__Directions for this task__
Would you output all the data exactly as it stands?

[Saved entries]

**********

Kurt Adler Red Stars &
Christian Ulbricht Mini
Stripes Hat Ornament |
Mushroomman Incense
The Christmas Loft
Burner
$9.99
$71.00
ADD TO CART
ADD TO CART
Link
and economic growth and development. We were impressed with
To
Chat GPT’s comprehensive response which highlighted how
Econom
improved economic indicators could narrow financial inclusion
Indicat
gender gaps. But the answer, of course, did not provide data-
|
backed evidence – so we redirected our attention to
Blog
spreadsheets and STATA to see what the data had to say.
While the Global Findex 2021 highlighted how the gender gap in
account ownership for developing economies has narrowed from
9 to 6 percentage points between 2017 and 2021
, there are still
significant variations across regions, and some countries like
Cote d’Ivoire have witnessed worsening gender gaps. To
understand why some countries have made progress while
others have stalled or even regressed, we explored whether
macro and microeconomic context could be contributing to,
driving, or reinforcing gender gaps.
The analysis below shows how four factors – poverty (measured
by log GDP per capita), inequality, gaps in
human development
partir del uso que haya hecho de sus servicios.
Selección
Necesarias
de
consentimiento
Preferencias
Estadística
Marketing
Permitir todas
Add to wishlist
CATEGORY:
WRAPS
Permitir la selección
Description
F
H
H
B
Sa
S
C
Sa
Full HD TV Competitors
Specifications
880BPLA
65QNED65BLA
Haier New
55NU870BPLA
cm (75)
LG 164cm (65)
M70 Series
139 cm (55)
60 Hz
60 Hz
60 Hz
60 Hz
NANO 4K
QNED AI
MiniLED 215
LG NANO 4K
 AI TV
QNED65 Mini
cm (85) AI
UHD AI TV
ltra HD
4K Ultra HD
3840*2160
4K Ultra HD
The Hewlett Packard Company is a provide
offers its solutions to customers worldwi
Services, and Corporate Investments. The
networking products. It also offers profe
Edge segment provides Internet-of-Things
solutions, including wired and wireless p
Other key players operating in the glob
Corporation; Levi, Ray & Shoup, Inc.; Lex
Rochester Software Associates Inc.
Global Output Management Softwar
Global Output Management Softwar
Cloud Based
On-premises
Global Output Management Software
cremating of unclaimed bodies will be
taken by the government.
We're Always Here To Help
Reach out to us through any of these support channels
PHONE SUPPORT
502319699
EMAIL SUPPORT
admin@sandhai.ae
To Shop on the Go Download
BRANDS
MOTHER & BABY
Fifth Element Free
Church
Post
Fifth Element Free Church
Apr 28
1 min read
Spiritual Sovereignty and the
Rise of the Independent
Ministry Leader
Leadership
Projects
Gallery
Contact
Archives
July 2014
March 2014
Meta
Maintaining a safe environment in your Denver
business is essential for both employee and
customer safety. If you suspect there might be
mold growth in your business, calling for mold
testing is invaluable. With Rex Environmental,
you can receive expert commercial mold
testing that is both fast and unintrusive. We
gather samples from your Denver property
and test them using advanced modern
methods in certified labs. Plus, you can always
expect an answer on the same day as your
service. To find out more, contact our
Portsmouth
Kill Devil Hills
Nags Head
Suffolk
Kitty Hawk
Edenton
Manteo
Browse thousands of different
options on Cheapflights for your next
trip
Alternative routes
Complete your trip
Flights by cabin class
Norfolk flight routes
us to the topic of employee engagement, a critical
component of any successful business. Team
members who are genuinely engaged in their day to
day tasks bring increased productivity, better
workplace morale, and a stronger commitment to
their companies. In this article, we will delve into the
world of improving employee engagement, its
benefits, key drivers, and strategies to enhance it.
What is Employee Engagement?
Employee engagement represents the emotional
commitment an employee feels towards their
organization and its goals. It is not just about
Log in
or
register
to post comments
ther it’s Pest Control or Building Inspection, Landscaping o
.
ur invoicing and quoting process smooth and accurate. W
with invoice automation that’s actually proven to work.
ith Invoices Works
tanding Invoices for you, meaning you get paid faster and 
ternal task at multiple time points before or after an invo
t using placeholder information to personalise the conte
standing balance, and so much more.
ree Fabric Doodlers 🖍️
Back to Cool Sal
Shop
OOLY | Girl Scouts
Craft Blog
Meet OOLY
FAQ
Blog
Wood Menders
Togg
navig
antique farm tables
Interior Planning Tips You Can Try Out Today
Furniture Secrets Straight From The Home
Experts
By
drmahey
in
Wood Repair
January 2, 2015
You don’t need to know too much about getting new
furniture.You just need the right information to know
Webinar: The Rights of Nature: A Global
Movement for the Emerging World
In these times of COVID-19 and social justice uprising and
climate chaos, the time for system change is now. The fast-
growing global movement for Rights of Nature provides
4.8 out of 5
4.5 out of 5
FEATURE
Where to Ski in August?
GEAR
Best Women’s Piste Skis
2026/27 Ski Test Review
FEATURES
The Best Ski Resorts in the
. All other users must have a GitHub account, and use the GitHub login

**********

__Result below__
Kurt Adler Red Stars &
Christian Ulbricht Mini
Stripes Hat Ornament |
Mushroomman Incense
The Christmas Loft
Burner
$9.99
$71.00
ADD TO CART
ADD TO CART
Link
and economic growth and development. We were impressed with
To
Chat GPT’s comprehensive response which highlighted how
Econom
improved economic indicators could narrow financial inclusion
Indicat
gender gaps. But the answer, of course, did not provide data-
|
backed evidence – so we redirected our attention to
Blog
spreadsheets and STATA to see what the data had to say.
While the Global Findex 2021 highlighted how the gender gap in
account ownership for developing economies has narrowed from
9 to 6 percentage points between 2017 and 2021
, there are still
significant variations across regions, and some countries like
Cote d’Ivoire have witnessed worsening gender gaps. To
understand why some countries have made progress while
others have stalled or even regressed, we explored whether
macro and microeconomic context could be contributing to,
driving, or reinforcing gender gaps.
The analysis below shows how four factors – poverty (measured
by log GDP per capita), inequality, gaps in
human development
partir del uso que haya hecho de sus servicios.
Selección
Necesarias
de
consentimiento
Preferencias
Estadística
Marketing
Permitir todas
Add to wishlist
CATEGORY:
WRAPS
Permitir la selección
Description
F
H
H
B
Sa
S
C
Sa
Full HD TV Competitors
Specifications
880BPLA
65QNED65BLA
Haier New
55NU870BPLA
cm (75)
LG 164cm (65)
M70 Series
139 cm (55)
60 Hz
60 Hz
60 Hz
60 Hz
NANO 4K
QNED AI
MiniLED 215
LG NANO 4K
 AI TV
QNED65 Mini
cm (85) AI
UHD AI TV
ltra HD
4K Ultra HD
3840*2160
4K Ultra HD
The Hewlett Packard Company is a provide
offers its solutions to customers worldwi
Services, and Corporate Investments. The
networking products. It also offers profe
Edge segment provides Internet-of-Things
solutions, including wired and wireless p
Other key players operating in the glob
Corporation; Levi, Ray & Shoup, Inc.; Lex
Rochester Software Associates Inc.
Global Output Management Softwar
Global Output Management Softwar
Cloud Based
On-premises
Global Output Management Software
cremating of unclaimed bodies will be
taken by the government.
We're Always Here To Help
Reach out to us through any of these support channels
PHONE SUPPORT
502319699
EMAIL SUPPORT
admin@sandhai.ae
To Shop on the Go Download
BRANDS
MOTHER & BABY
Fifth Element Free
Church
Post
Fifth Element Free Church
Apr 28
1 min read
Spiritual Sovereignty and the
Rise of the Independent
Ministry Leader
Leadership
Projects
Gallery
Contact
Archives
July 2014
March 2014
Meta
Maintaining a safe environment in your Denver
business is essential for both employee and
customer safety. If you suspect there might be
mold growth in your business, calling for mold
testing is invaluable. With Rex Environmental,
you can receive expert commercial mold
testing that is both fast and unintrusive. We
gather samples from your Denver property
and test them using advanced modern
methods in certified labs. Plus, you can always
expect an answer on the same day as your
service. To find out more, contact our
Portsmouth
Kill Devil Hills
Nags Head
Suffolk
Kitty Hawk
Edenton
Manteo
Browse thousands of different
options on Cheapflights for your next
trip
Alternative routes
Complete your trip
Flights by cabin class
Norfolk flight routes
us to the topic of employee engagement, a critical
component of any successful business. Team
members who are genuinely engaged in their day to
day tasks bring increased productivity, better
workplace morale, and a stronger commitment to
their companies. In this article, we will delve into the
world of improving employee engagement, its
benefits, key drivers, and strategies to enhance it.
What is Employee Engagement?
Employee engagement represents the emotional
commitment an employee feels towards their
organization and its goals. It is not just about
Log in
or
register
to post comments
ther it’s Pest Control or Building Inspection, Landscaping o
.
ur invoicing and quoting process smooth and accurate. W
with invoice automation that’s actually proven to work.
ith Invoices Works
tanding Invoices for you, meaning you get paid faster and 
ternal task at multiple time points before or after an invo
t using placeholder information to personalise the conte
standing balance, and so much more.
ree Fabric Doodlers 🖍️
Back to Cool Sal
Shop
OOLY | Girl Scouts
Craft Blog
Meet OOLY
FAQ
Blog
Wood Menders
Togg
navig
antique farm tables
Interior Planning Tips You Can Try Out Today
Furniture Secrets Straight From The Home
Experts
By
drmahey
in
Wood Repair
January 2, 2015
You don’t need to know too much about getting new
furniture.You just need the right information to know
Webinar: The Rights of Nature: A Global
Movement for the Emerging World
In these times of COVID-19 and social justice uprising and
climate chaos, the time for system change is now. The fast-
growing global movement for Rights of Nature provides
4.8 out of 5
4.5 out of 5
FEATURE
Where to Ski in August?
GEAR
Best Women’s Piste Skis
2026/27 Ski Test Review
FEATURES
The Best Ski Resorts in the
. All other users must have a GitHub account, and use the GitHub login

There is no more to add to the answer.